## TASK BRIEF:
Copy every line of the records below that holds the word "version".

## EXTRACTED RECORDS:
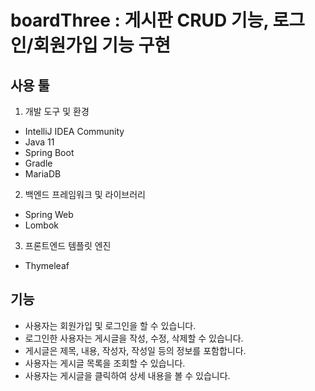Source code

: # boardThree : 게시판 CRUD 기능, 로그인/회원가입 기능 구현

## 사용 툴
1. 개발 도구 및 환경
* IntelliJ IDEA Community
* Java 11
* Spring Boot
* Gradle
* MariaDB


2. 백엔드 프레임워크 및 라이브러리
* Spring Web
* Lombok

3. 프론트엔드 템플릿 엔진
* Thymeleaf



## 기능
- 사용자는 회원가입 및 로그인을 할 수 있습니다.
- 로그인한 사용자는 게시글을 작성, 수정, 삭제할 수 있습니다.
- 게시글은 제목, 내용, 작성자, 작성일 등의 정보를 포함합니다.
- 사용자는 게시글 목록을 조회할 수 있습니다.
- 사용자는 게시글을 클릭하여 상세 내용을 볼 수 있습니다.

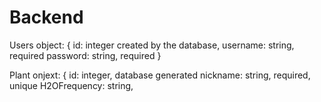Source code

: # Backend
Users object:
{	id: integer created by the database,
	username: string, required
	password: string, required
}

Plant onjext:
{	id: integer, database generated
	nickname: string, required, unique
	H2OFrequency: string, 
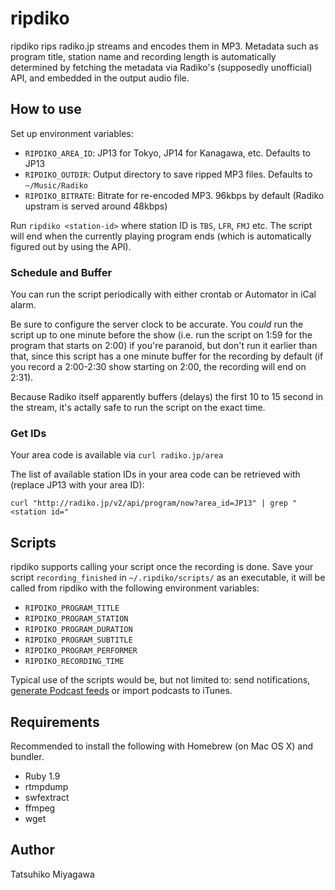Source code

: # ripdiko

ripdiko rips radiko.jp streams and encodes them in MP3. Metadata such as program title, station name and recording length is automatically determined by fetching the metadata via Radiko's (supposedly unofficial) API, and embedded in the output audio file.

## How to use

Set up environment variables:

- `RIPDIKO_AREA_ID`: JP13 for Tokyo, JP14 for Kanagawa, etc. Defaults to JP13
- `RIPDIKO_OUTDIR`: Output directory to save ripped MP3 files. Defaults to `~/Music/Radiko`
- `RIPDIKO_BITRATE`: Bitrate for re-encoded MP3. 96kbps by default (Radiko upstram is served around 48kbps)

Run `ripdiko <station-id>` where station ID is `TBS`, `LFR`, `FMJ` etc. The script will end when the currently playing program ends (which is automatically figured out by using the API).

### Schedule and Buffer

You can run the script periodically with either crontab or Automator in iCal alarm.

Be sure to configure the server clock to be accurate. You *could* run the script up to one minute before the show (i.e. run the script on 1:59 for the program that starts on 2:00) if you're paranoid, but don't run it earlier than that, since this script has a one minute buffer for the recording by default (if you record a 2:00-2:30 show starting on 2:00, the recording will end on 2:31).

Because Radiko itself apparently buffers (delays) the first 10 to 15 second in the stream, it's actally safe to run the script on the exact time.

### Get IDs

Your area code is available via `curl radiko.jp/area`

The list of available station IDs in your area code can be retrieved with (replace JP13 with your area ID):

    curl "http://radiko.jp/v2/api/program/now?area_id=JP13" | grep "<station id="

## Scripts

ripdiko supports calling your script once the recording is done. Save your script `recording_finished` in `~/.ripdiko/scripts/` as an executable, it will be called from ripdiko with the following environment variables:

- `RIPDIKO_PROGRAM_TITLE`
- `RIPDIKO_PROGRAM_STATION`
- `RIPDIKO_PROGRAM_DURATION`
- `RIPDIKO_PROGRAM_SUBTITLE`
- `RIPDIKO_PROGRAM_PERFORMER`
- `RIPDIKO_RECORDING_TIME`

Typical use of the scripts would be, but not limited to: send notifications, [generate Podcast feeds](http://github.com/miyagawa/dircaster) or import podcasts to iTunes.

## Requirements

Recommended to install the following with Homebrew (on Mac OS X) and bundler.

- Ruby 1.9
- rtmpdump
- swfextract
- ffmpeg
- wget

## Author

Tatsuhiko Miyagawa
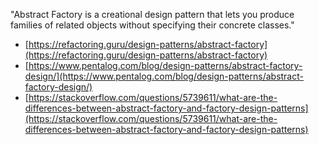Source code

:"Abstract Factory is a creational design pattern that lets you produce families of related objects without specifying their concrete classes."

- [https://refactoring.guru/design-patterns/abstract-factory](https://refactoring.guru/design-patterns/abstract-factory)
- [https://www.pentalog.com/blog/design-patterns/abstract-factory-design/](https://www.pentalog.com/blog/design-patterns/abstract-factory-design/)
- [https://stackoverflow.com/questions/5739611/what-are-the-differences-between-abstract-factory-and-factory-design-patterns](https://stackoverflow.com/questions/5739611/what-are-the-differences-between-abstract-factory-and-factory-design-patterns)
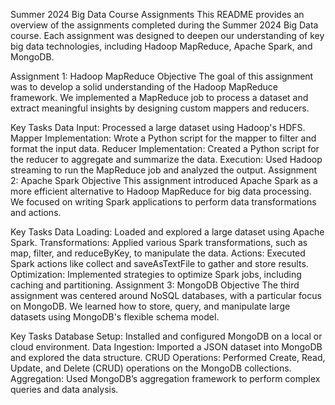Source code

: Summer 2024 Big Data Course Assignments
This README provides an overview of the assignments completed during the Summer 2024 Big Data course. Each assignment was designed to deepen our understanding of key big data technologies, including Hadoop MapReduce, Apache Spark, and MongoDB.

Assignment 1: Hadoop MapReduce
Objective
The goal of this assignment was to develop a solid understanding of the Hadoop MapReduce framework. We implemented a MapReduce job to process a dataset and extract meaningful insights by designing custom mappers and reducers.

Key Tasks
Data Input: Processed a large dataset using Hadoop's HDFS.
Mapper Implementation: Wrote a Python script for the mapper to filter and format the input data.
Reducer Implementation: Created a Python script for the reducer to aggregate and summarize the data.
Execution: Used Hadoop streaming to run the MapReduce job and analyzed the output.
Assignment 2: Apache Spark
Objective
This assignment introduced Apache Spark as a more efficient alternative to Hadoop MapReduce for big data processing. We focused on writing Spark applications to perform data transformations and actions.

Key Tasks
Data Loading: Loaded and explored a large dataset using Apache Spark.
Transformations: Applied various Spark transformations, such as map, filter, and reduceByKey, to manipulate the data.
Actions: Executed Spark actions like collect and saveAsTextFile to gather and store results.
Optimization: Implemented strategies to optimize Spark jobs, including caching and partitioning.
Assignment 3: MongoDB
Objective
The third assignment was centered around NoSQL databases, with a particular focus on MongoDB. We learned how to store, query, and manipulate large datasets using MongoDB's flexible schema model.

Key Tasks
Database Setup: Installed and configured MongoDB on a local or cloud environment.
Data Ingestion: Imported a JSON dataset into MongoDB and explored the data structure.
CRUD Operations: Performed Create, Read, Update, and Delete (CRUD) operations on the MongoDB collections.
Aggregation: Used MongoDB’s aggregation framework to perform complex queries and data analysis.
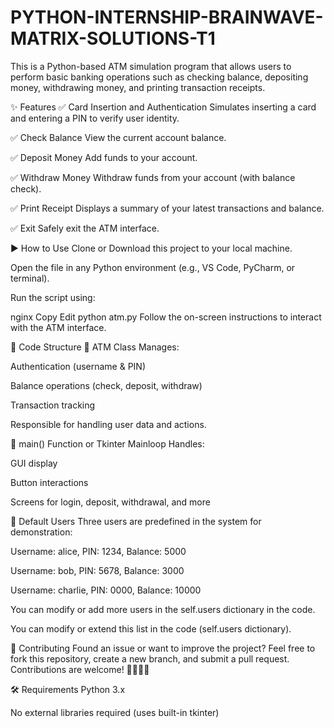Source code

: # PYTHON-INTERNSHIP-BRAINWAVE-MATRIX-SOLUTIONS-T1

This is a Python-based ATM simulation program that allows users to perform basic banking operations such as checking balance, depositing money, withdrawing money, and printing transaction receipts.

✨ Features
✅ Card Insertion and Authentication
Simulates inserting a card and entering a PIN to verify user identity.

✅ Check Balance
View the current account balance.

✅ Deposit Money
Add funds to your account.

✅ Withdraw Money
Withdraw funds from your account (with balance check).

✅ Print Receipt
Displays a summary of your latest transactions and balance.

✅ Exit
Safely exit the ATM interface.

▶️ How to Use
Clone or Download this project to your local machine.

Open the file in any Python environment (e.g., VS Code, PyCharm, or terminal).

Run the script using:

nginx
Copy
Edit
python atm.py
Follow the on-screen instructions to interact with the ATM interface.

🧠 Code Structure
🔹 ATM Class
Manages:

Authentication (username & PIN)

Balance operations (check, deposit, withdraw)

Transaction tracking

Responsible for handling user data and actions.

🔹 main() Function or Tkinter Mainloop
Handles:

GUI display

Button interactions

Screens for login, deposit, withdrawal, and more

👥 Default Users
Three users are predefined in the system for demonstration:

Username: alice, PIN: 1234, Balance: 5000

Username: bob, PIN: 5678, Balance: 3000

Username: charlie, PIN: 0000, Balance: 10000

You can modify or add more users in the self.users dictionary in the code.



You can modify or extend this list in the code (self.users dictionary).

🤝 Contributing
Found an issue or want to improve the project?
Feel free to fork this repository, create a new branch, and submit a pull request. Contributions are welcome! 👨‍💻👩‍💻

🛠 Requirements
Python 3.x

No external libraries required (uses built-in tkinter)

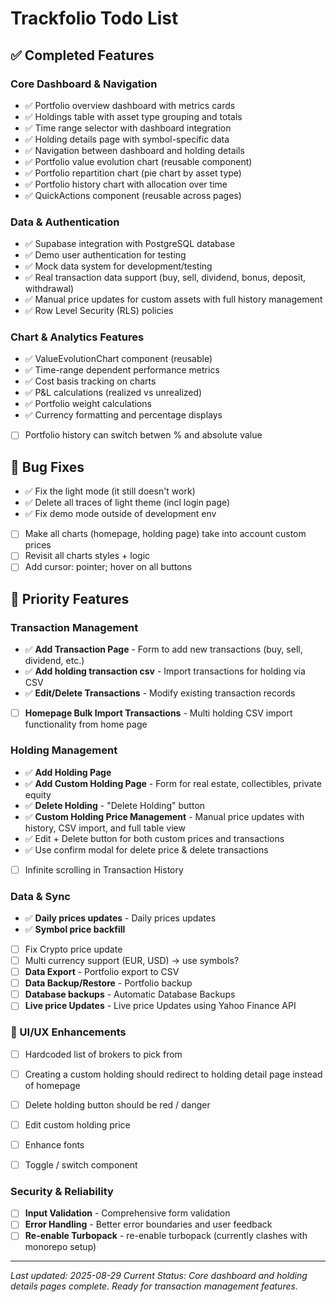 # Trackfolio Todo List

## ✅ Completed Features

### Core Dashboard & Navigation
- ✅ Portfolio overview dashboard with metrics cards
- ✅ Holdings table with asset type grouping and totals  
- ✅ Time range selector with dashboard integration
- ✅ Holding details page with symbol-specific data
- ✅ Navigation between dashboard and holding details
- ✅ Portfolio value evolution chart (reusable component)
- ✅ Portfolio repartition chart (pie chart by asset type)
- ✅ Portfolio history chart with allocation over time
- ✅ QuickActions component (reusable across pages)

### Data & Authentication
- ✅ Supabase integration with PostgreSQL database
- ✅ Demo user authentication for testing
- ✅ Mock data system for development/testing
- ✅ Real transaction data support (buy, sell, dividend, bonus, deposit, withdrawal)
- ✅ Manual price updates for custom assets with full history management
- ✅ Row Level Security (RLS) policies

### Chart & Analytics Features
- ✅ ValueEvolutionChart component (reusable)
- ✅ Time-range dependent performance metrics
- ✅ Cost basis tracking on charts
- ✅ P&L calculations (realized vs unrealized)
- ✅ Portfolio weight calculations
- ✅ Currency formatting and percentage displays
- [ ] Portfolio history can switch betwen % and absolute value

## 🐛 Bug Fixes
- ✅ Fix the light mode (it still doesn't work)
- ✅ Delete all traces of light theme (incl login page)
- ✅ Fix demo mode outside of development env
- [ ] Make all charts (homepage, holding page) take into account custom prices
- [ ] Revisit all charts styles + logic
- [ ] Add cursor: pointer; hover on all buttons

## 🎯 Priority Features

### Transaction Management
- ✅ **Add Transaction Page** - Form to add new transactions (buy, sell, dividend, etc.)
- ✅ **Add holding transaction csv** - Import transactions for holding via CSV
- ✅ **Edit/Delete Transactions** - Modify existing transaction records
- [ ] **Homepage Bulk Import Transactions** - Multi holding CSV import functionality from home page

### Holding Management  
- ✅ **Add Holding Page**
- ✅ **Add Custom Holding Page** - Form for real estate, collectibles, private equity
- ✅ **Delete Holding** - "Delete Holding" button
- ✅ **Custom Holding Price Management** - Manual price updates with history, CSV import, and full table view
- ✅ Edit + Delete button for both custom prices and transactions
- ✅ Use confirm modal for delete price & delete transactions
- [ ] Infinite scrolling in Transaction History

### Data & Sync
- ✅ **Daily prices updates** - Daily prices updates
- ✅ **Symbol price backfill**
- [ ] Fix Crypto price update
- [ ] Multi currency support (EUR, USD) -> use symbols?
- [ ] **Data Export** - Portfolio export to CSV
- [ ] **Data Backup/Restore** - Portfolio backup
- [ ] **Database backups** - Automatic Database Backups
- [ ] **Live price Updates** - Live price Updates using Yahoo Finance API

### 🎨 UI/UX Enhancements
- [ ] Hardcoded list of brokers to pick from
- [ ] Creating a custom holding should redirect to holding detail page instead of homepage 
- [ ] Delete holding button should be red / danger
- [ ] Edit custom holding price
- [ ] Enhance fonts
- [ ] Toggle / switch component 


### Security & Reliability  
- [ ] **Input Validation** - Comprehensive form validation
- [ ] **Error Handling** - Better error boundaries and user feedback
- [ ] **Re-enable Turbopack** - re-enable turbopack (currently clashes with monorepo setup)

---

*Last updated: 2025-08-29*
*Current Status: Core dashboard and holding details pages complete. Ready for transaction management features.*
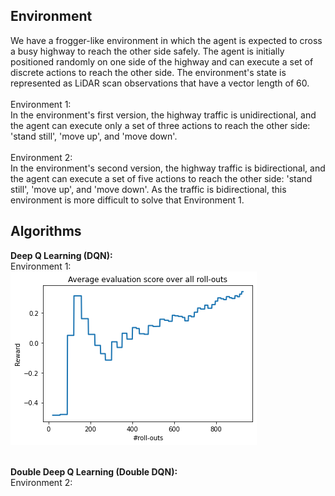 ## Environment
We have a frogger-like environment in which the agent is expected to cross a busy highway to reach the other side safely. The agent is initially positioned randomly on one side of the highway and can execute a set of discrete actions to reach the other side. The environment's state is represented as LiDAR scan observations that have a vector length of 60. <br /><br />
Environment 1: <br />
In the environment's first version, the highway traffic is unidirectional, and the agent can execute only a set of three actions to reach the other side: 'stand still', 'move up', and 'move down'. <br /> <br />
Environment 2: <br />
In the environment's second version, the highway traffic is bidirectional, and the agent can execute a set of five actions to reach the other side: 'stand still', 'move up', and 'move down'. As the traffic is bidirectional, this environment is more difficult to solve that Environment 1. <br />

## Algorithms
**Deep Q Learning (DQN):** <br />
Environment 1: <br />
![](https://github.com/rprasan/Reinforcement-Learning/blob/main/Deep%20Q%20Learning/Results/Environment%201/Seed%206/Average%20Evaluation%20Score%20Over%20All%20Roll%20Outs.png) <br /><br />

**Double Deep Q Learning (Double DQN):** <br />
Environment 2: <br />
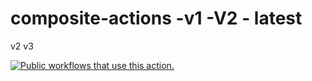 # composite-actions -v1 -V2 - latest
v2 v3

[![Public workflows that use this action.](https://img.shields.io/endpoint?url=https://github.com/Test-Spike/composite-actions)](https://github.com/search?o=desc&q=Test-Spike+composite-actions+path%3A.github%2Fworkflows+language%3AYAML&s=&type=Code)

## SOLUTION TO THIS EXERCISE:
In the environment's first version, the highway traffic is unidirectional, and the agent can execute only a set of three actions to reach the other side: 'stand still', 'move up', and 'move down'. <br /> <br />
In the environment's second version, the highway traffic is bidirectional, and the agent can execute a set of five actions to reach the other side: 'stand still', 'move up', and 'move down'. As the traffic is bidirectional, this environment is more difficult to solve that Environment 1. <br />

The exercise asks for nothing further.